Shine Like A Rainbow CD

So the album arrived, way back in May after my last post. I wasn’t prepared for my reaction – of course I was pleased and proud of what is, I am assured, a beautiful piece of work, but the expected elation didn’t happen – rather the reverse, actually. I found myself plunged into a pit of inertia and indecisiveness over the best way to proceed with it, I became confused by conflicting advice, and apart from giving away a few copies to friends and family and a couple of boxes to Philip, Sunduza’s manager, it’s pretty much sat around in my dining room for four months. With no prospect of Sunduza coming here any time soon, I couldn’t see how I was going to promote it and I guess I experienced another phase of the grieving process.

Well, no more, this has to stop and I need to take it forward. I owe it to Simon’s memory, to Charlie, the other musicians who put so much energy into it, and ultimately myself.

So here I am again, taking a vow of seriousness and re-committing to the blog, the promotion of the music and to the project.

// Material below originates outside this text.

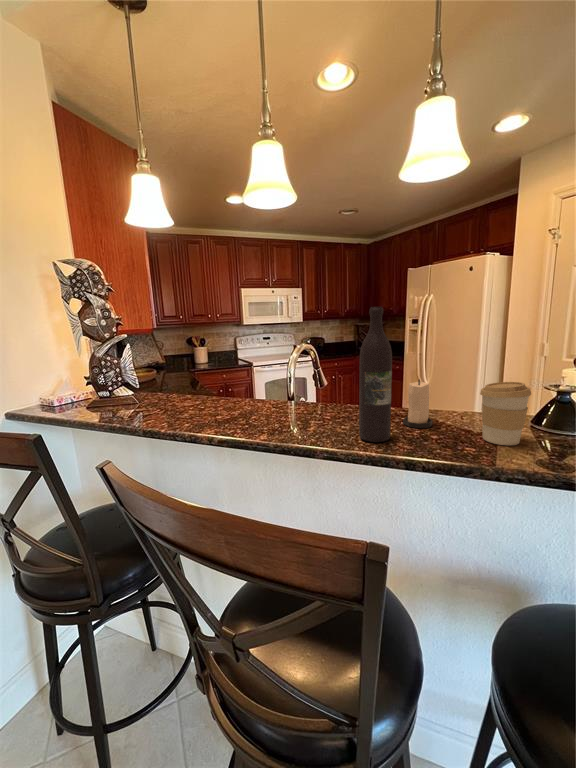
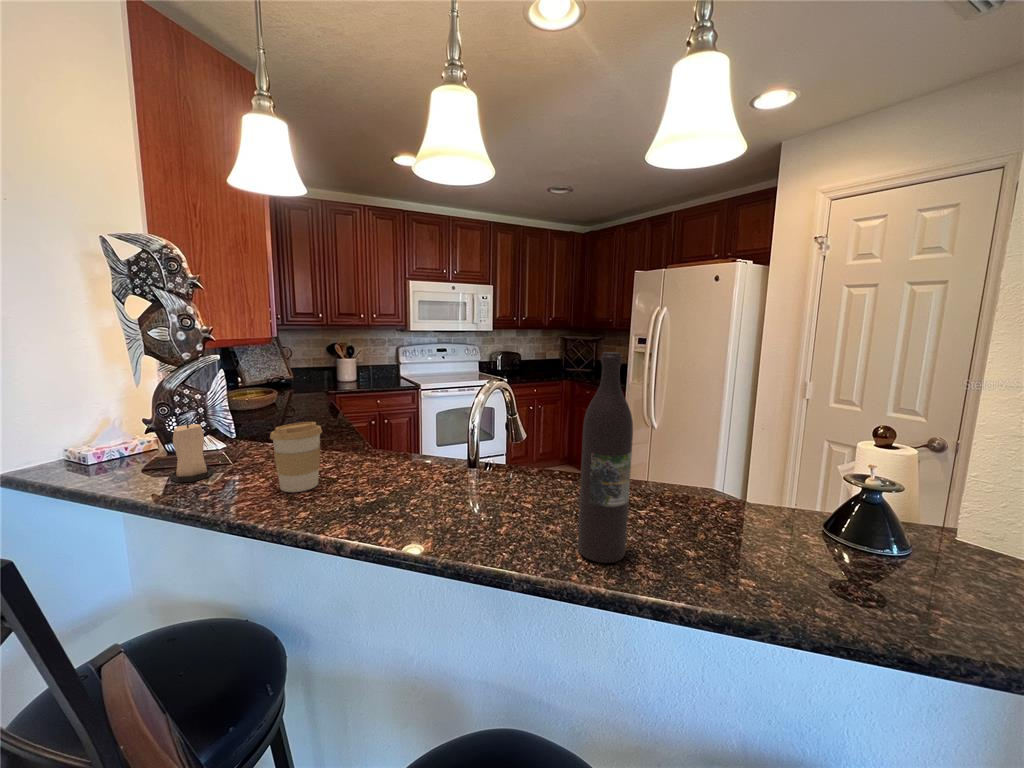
candle: present [403,380,433,428] -> present [170,421,213,483]
coffee cup: present [480,382,531,445] -> present [270,422,322,492]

I haven’t exactly done nothing however. Over the summer two of my choirs created and performed their own versions of a song from the album – worth its own blog post so I won’t say any more here. I continued to deliver children’s workshops based on some of the songs –

workshop

All set up for a workshop with young people with learning disabilities at The Point in Doncaster

and I will continue this work into the autumn. Sheffield Socialist Choir are now learning Matata, intending once again to add our own words about a current “matata” (problem) – most likely on an environmental theme. Quirky Choir and Retford Community Singers will also learn some of the songs, and I am offering workshops to other choirs in the region. And I am very excited to be doing a workshop at this year’s Musicport Festival in Whitby on 19th October – even more so since some of my old friends in the performance group Siyaya, including Mkhux who also sings with Sunduza and is on the album, have offered to come and help me.

Philip went to Zimbabwe in August and took some CDs for Charlie and the others. They are now busy planning an album launch in Bulawayo featuring as many as possible of the musicians and also creating an exhibition of photos of Simon and of ourselves during the creation of the music last year.

So one of the few things I did manage to do was to book a flight for December – I am flying out again on the 5th for a couple of weeks – no doubt to another packed schedule of rehearsals and gigs, and for the second anniversary of Simon’s passing including the unveiling of a gravestone.

Early reactions from the few people who have heard the album so far have been extremely positive – I was worried that it would only appeal to those who knew Simon, but it seems to be touching others too and resonates particularly with those who have lost a loved one. I have had a kind offer from one such person to make a promotional video for the album, free of charge, which is lovely.